Collection entries
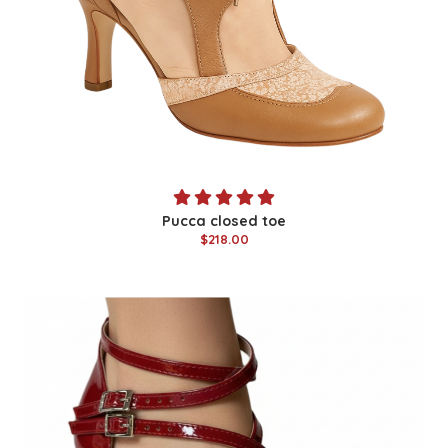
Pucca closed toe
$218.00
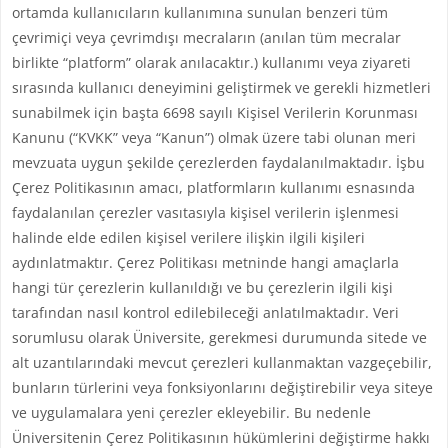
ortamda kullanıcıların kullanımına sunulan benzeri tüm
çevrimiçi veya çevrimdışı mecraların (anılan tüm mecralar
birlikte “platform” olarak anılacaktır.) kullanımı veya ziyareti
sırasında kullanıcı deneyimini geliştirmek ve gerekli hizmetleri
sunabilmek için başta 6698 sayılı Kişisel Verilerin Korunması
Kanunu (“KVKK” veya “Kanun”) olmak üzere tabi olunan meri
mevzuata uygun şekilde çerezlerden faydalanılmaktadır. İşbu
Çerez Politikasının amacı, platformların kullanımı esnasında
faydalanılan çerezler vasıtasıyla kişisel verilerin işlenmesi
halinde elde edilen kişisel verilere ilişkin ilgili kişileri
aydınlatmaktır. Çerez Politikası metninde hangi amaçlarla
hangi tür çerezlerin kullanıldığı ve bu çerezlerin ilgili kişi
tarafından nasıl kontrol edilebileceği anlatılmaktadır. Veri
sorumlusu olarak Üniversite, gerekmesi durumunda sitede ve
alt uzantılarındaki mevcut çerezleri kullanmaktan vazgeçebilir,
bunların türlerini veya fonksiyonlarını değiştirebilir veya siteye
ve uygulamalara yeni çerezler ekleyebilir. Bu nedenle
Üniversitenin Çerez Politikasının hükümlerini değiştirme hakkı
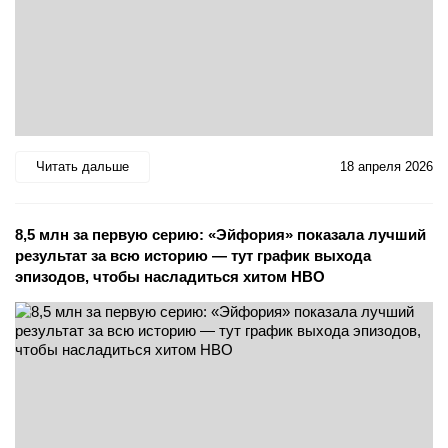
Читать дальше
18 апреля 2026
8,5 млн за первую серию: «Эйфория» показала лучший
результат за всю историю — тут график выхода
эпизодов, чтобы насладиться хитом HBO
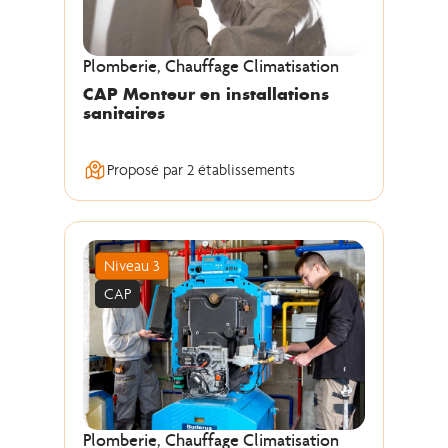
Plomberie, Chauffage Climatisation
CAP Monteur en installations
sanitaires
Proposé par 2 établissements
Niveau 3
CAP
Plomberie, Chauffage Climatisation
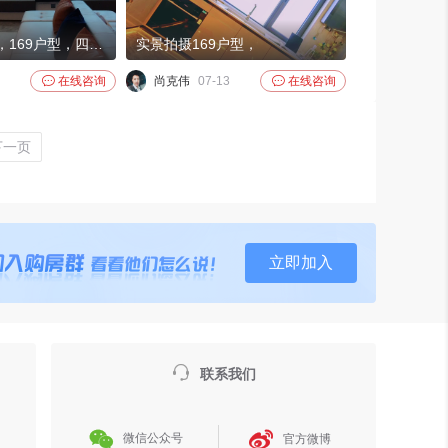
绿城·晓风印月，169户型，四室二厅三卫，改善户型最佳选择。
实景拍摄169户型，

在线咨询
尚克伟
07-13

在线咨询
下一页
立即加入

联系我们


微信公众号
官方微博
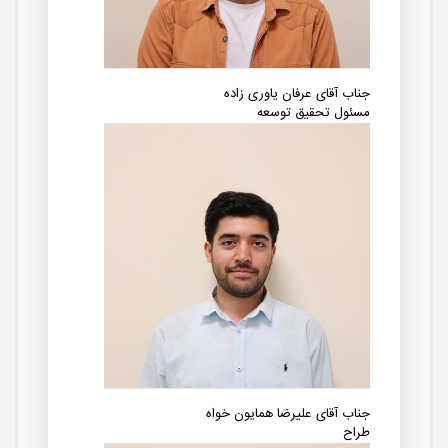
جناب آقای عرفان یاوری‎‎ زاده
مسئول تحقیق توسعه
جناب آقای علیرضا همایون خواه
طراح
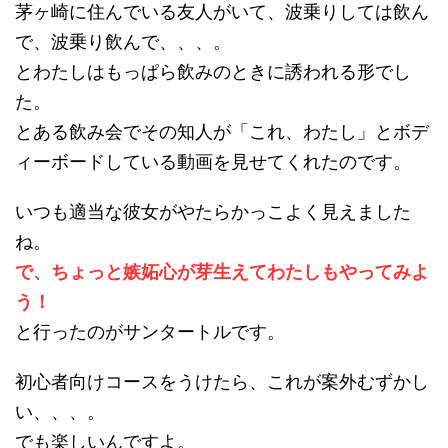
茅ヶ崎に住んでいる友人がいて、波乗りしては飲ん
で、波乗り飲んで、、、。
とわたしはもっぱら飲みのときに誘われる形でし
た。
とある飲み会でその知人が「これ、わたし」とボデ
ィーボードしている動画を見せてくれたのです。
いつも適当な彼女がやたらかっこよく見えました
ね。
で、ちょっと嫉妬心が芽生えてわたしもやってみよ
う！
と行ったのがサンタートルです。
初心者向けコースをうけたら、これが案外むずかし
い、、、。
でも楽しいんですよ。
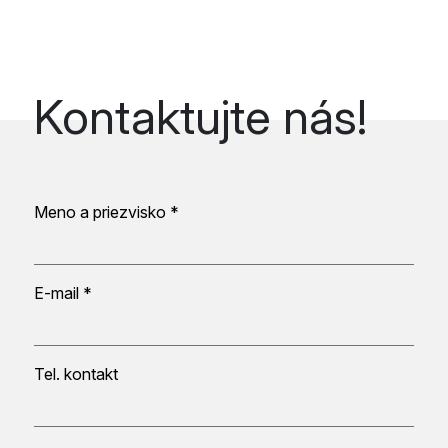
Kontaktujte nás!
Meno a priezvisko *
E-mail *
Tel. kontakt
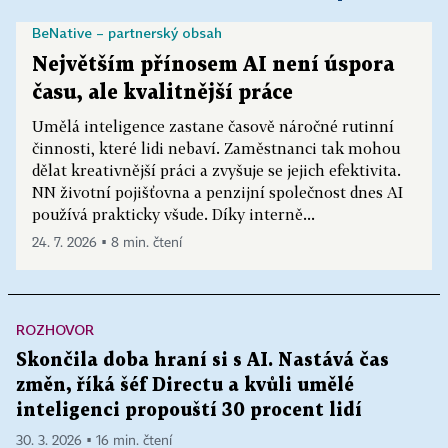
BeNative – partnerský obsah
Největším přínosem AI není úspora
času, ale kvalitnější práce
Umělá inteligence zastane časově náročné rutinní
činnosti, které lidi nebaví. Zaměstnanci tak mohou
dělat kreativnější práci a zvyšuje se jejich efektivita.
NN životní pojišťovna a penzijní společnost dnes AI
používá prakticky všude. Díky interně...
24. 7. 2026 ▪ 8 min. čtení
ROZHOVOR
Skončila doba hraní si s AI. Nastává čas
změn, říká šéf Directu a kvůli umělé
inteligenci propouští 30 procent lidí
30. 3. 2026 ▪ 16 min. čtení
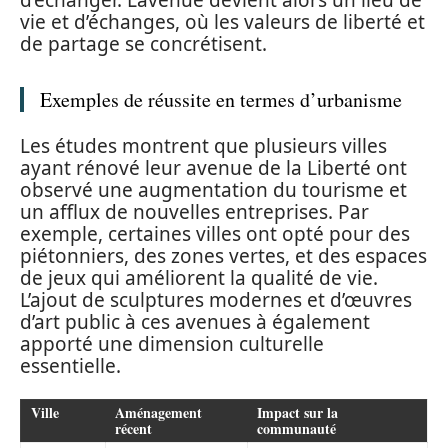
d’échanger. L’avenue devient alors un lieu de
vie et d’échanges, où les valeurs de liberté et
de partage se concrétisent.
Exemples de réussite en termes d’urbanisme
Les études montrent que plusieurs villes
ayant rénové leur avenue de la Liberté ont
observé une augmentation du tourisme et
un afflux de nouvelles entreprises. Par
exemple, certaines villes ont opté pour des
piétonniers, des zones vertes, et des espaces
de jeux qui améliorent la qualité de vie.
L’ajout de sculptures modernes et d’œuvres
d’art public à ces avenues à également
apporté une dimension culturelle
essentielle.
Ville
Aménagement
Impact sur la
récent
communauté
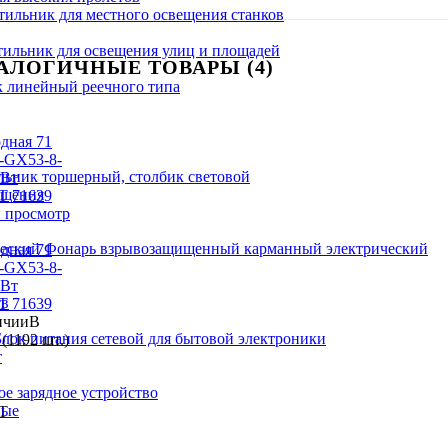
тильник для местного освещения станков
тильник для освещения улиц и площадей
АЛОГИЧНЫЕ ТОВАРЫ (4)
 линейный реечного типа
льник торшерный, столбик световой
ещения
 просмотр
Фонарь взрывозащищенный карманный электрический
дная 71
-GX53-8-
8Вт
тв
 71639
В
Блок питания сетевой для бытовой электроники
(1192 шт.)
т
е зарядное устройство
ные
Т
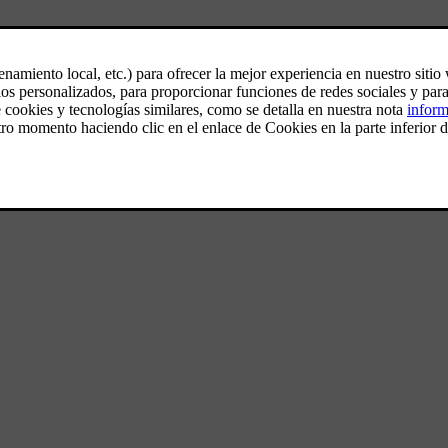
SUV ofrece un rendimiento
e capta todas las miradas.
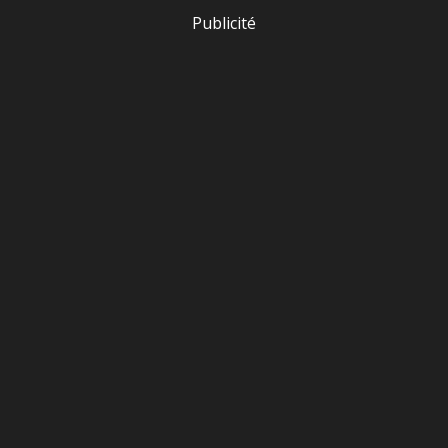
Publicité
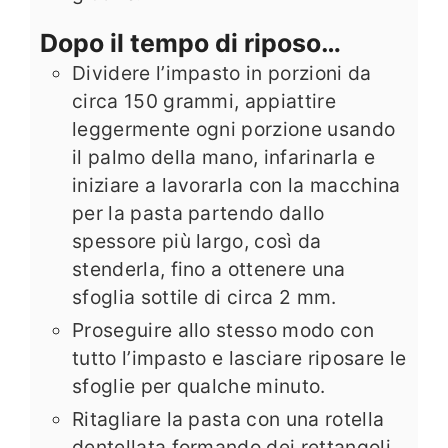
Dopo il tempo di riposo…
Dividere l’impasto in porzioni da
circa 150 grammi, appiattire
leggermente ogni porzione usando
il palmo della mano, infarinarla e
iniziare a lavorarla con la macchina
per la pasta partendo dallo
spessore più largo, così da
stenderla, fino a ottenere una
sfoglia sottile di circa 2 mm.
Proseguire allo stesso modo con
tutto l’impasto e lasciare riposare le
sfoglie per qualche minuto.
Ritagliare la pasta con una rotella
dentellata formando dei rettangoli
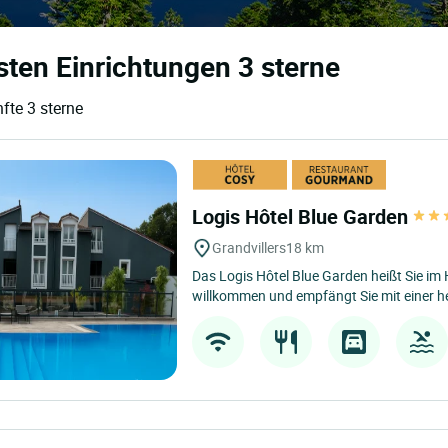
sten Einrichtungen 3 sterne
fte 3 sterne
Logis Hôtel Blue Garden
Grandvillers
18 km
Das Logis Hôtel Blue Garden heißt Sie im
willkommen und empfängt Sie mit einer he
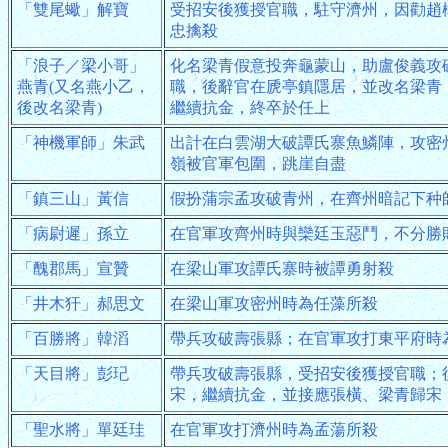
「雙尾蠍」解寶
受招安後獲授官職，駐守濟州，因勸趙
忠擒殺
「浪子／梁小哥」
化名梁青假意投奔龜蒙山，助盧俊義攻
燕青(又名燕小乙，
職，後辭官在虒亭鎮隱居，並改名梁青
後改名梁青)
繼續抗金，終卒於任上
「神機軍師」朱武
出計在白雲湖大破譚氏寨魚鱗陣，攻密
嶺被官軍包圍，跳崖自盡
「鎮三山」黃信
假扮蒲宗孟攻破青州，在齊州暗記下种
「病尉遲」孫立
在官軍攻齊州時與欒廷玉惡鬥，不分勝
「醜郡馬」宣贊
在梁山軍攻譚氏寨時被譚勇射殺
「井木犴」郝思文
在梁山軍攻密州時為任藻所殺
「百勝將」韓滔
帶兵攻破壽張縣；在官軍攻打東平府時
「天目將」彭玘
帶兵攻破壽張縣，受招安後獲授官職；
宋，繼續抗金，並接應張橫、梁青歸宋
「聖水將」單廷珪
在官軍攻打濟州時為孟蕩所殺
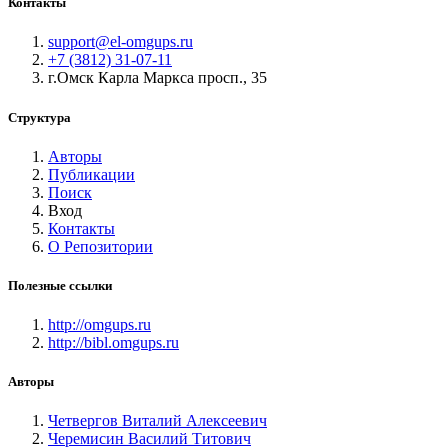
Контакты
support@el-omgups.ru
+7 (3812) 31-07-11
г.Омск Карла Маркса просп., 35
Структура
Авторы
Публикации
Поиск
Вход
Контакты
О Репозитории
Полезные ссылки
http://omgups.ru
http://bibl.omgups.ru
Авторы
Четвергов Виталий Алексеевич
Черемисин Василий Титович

INSTRUCTION =
Retype the text of every item above line for line, leaving out the pictures.

TASK RESPONSE =
Pucca closed toe
$218.00
ortamda kullanıcıların kullanımına sunulan benzeri tüm
çevrimiçi veya çevrimdışı mecraların (anılan tüm mecralar
birlikte “platform” olarak anılacaktır.) kullanımı veya ziyareti
sırasında kullanıcı deneyimini geliştirmek ve gerekli hizmetleri
sunabilmek için başta 6698 sayılı Kişisel Verilerin Korunması
Kanunu (“KVKK” veya “Kanun”) olmak üzere tabi olunan meri
mevzuata uygun şekilde çerezlerden faydalanılmaktadır. İşbu
Çerez Politikasının amacı, platformların kullanımı esnasında
faydalanılan çerezler vasıtasıyla kişisel verilerin işlenmesi
halinde elde edilen kişisel verilere ilişkin ilgili kişileri
aydınlatmaktır. Çerez Politikası metninde hangi amaçlarla
hangi tür çerezlerin kullanıldığı ve bu çerezlerin ilgili kişi
tarafından nasıl kontrol edilebileceği anlatılmaktadır. Veri
sorumlusu olarak Üniversite, gerekmesi durumunda sitede ve
alt uzantılarındaki mevcut çerezleri kullanmaktan vazgeçebilir,
bunların türlerini veya fonksiyonlarını değiştirebilir veya siteye
ve uygulamalara yeni çerezler ekleyebilir. Bu nedenle
Üniversitenin Çerez Politikasının hükümlerini değiştirme hakkı
Читать дальше
18 апреля 2026
8,5 млн за первую серию: «Эйфория» показала лучший
результат за всю историю — тут график выхода
эпизодов, чтобы насладиться хитом HBO
Plomberie, Chauffage Climatisation
CAP Monteur en installations
sanitaires
Proposé par 2 établissements
Niveau 3
CAP
Plomberie, Chauffage Climatisation
绿城·晓风印月，169户型，四室二厅三卫，改善户型最佳选择。
实景拍摄169户型，

在线咨询
尚克伟
07-13

在线咨询
下一页
立即加入

联系我们


微信公众号
官方微博
جناب آقای عرفان یاوری‎‎ زاده
مسئول تحقیق توسعه
جناب آقای علیرضا همایون خواه
طراح
茅ヶ崎に住んでいる友人がいて、波乗りしては飲ん
で、波乗り飲んで、、、。
とわたしはもっぱら飲みのときに誘われる形でし
た。
とある飲み会でその知人が「これ、わたし」とボデ
ィーボードしている動画を見せてくれたのです。
いつも適当な彼女がやたらかっこよく見えました
ね。
で、ちょっと嫉妬心が芽生えてわたしもやってみよ
う！
と行ったのがサンタートルです。
初心者向けコースをうけたら、これが案外むずかし
い、、、。
でも楽しいんですよ。
Kontaktujte nás!
Meno a priezvisko *
E-mail *
Tel. kontakt
BeNative – partnerský obsah
Největším přínosem AI není úspora
času, ale kvalitnější práce
Umělá inteligence zastane časově náročné rutinní
činnosti, které lidi nebaví. Zaměstnanci tak mohou
dělat kreativnější práci a zvyšuje se jejich efektivita.
NN životní pojišťovna a penzijní společnost dnes AI
používá prakticky všude. Díky interně...
24. 7. 2026 ▪ 8 min. čtení
ROZHOVOR
Skončila doba hraní si s AI. Nastává čas
změn, říká šéf Directu a kvůli umělé
inteligenci propouští 30 procent lidí
30. 3. 2026 ▪ 16 min. čtení
d’échanger. L’avenue devient alors un lieu de
vie et d’échanges, où les valeurs de liberté et
de partage se concrétisent.
Exemples de réussite en termes d’urbanisme
Les études montrent que plusieurs villes
ayant rénové leur avenue de la Liberté ont
observé une augmentation du tourisme et
un afflux de nouvelles entreprises. Par
exemple, certaines villes ont opté pour des
piétonniers, des zones vertes, et des espaces
de jeux qui améliorent la qualité de vie.
L’ajout de sculptures modernes et d’œuvres
d’art public à ces avenues à également
apporté une dimension culturelle
essentielle.
Ville
Aménagement
Impact sur la
récent
communauté
тильник для местного освещения станков
тильник для освещения улиц и площадей
АЛОГИЧНЫЕ ТОВАРЫ (4)
 линейный реечного типа
льник торшерный, столбик световой
ещения
 просмотр
Фонарь взрывозащищенный карманный электрический
дная 71
-GX53-8-
8Вт
тв
 71639
В
Блок питания сетевой для бытовой электроники
(1192 шт.)
т
е зарядное устройство
ные
Т
SUV ofrece un rendimiento
e capta todas las miradas.
Publicité
Dopo il tempo di riposo…
Dividere l’impasto in porzioni da
circa 150 grammi, appiattire
leggermente ogni porzione usando
il palmo della mano, infarinarla e
iniziare a lavorarla con la macchina
per la pasta partendo dallo
spessore più largo, così da
stenderla, fino a ottenere una
sfoglia sottile di circa 2 mm.
Proseguire allo stesso modo con
tutto l’impasto e lasciare riposare le
sfoglie per qualche minuto.
Ritagliare la pasta con una rotella
dentellata formando dei rettangoli
sten Einrichtungen 3 sterne
fte 3 sterne
Logis Hôtel Blue Garden
Grandvillers
18 km
Das Logis Hôtel Blue Garden heißt Sie im
willkommen und empfängt Sie mit einer he
「雙尾蠍」解寶
受招安後獲授官職，駐守濟州，因勸趙
忠擒殺
「浪子／梁小哥」
化名梁青假意投奔龜蒙山，助盧俊義攻
燕青(又名燕小乙，
職，後辭官在虒亭鎮隱居，並改名梁青
後改名梁青)
繼續抗金，終卒於任上
「神機軍師」朱武
出計在白雲湖大破譚氏寨魚鱗陣，攻密
嶺被官軍包圍，跳崖自盡
「鎮三山」黃信
假扮蒲宗孟攻破青州，在齊州暗記下种
「病尉遲」孫立
在官軍攻齊州時與欒廷玉惡鬥，不分勝
「醜郡馬」宣贊
在梁山軍攻譚氏寨時被譚勇射殺
「井木犴」郝思文
在梁山軍攻密州時為任藻所殺
「百勝將」韓滔
帶兵攻破壽張縣；在官軍攻打東平府時
「天目將」彭玘
帶兵攻破壽張縣，受招安後獲授官職；
宋，繼續抗金，並接應張橫、梁青歸宋
「聖水將」單廷珪
在官軍攻打濟州時為孟蕩所殺
Контакты
support@el-omgups.ru
+7 (3812) 31-07-11
г.Омск Карла Маркса просп., 35
Структура
Авторы
Публикации
Поиск
Вход
Контакты
О Репозитории
Полезные ссылки
http://omgups.ru
http://bibl.omgups.ru
Авторы
Четвергов Виталий Алексеевич
Черемисин Василий Титович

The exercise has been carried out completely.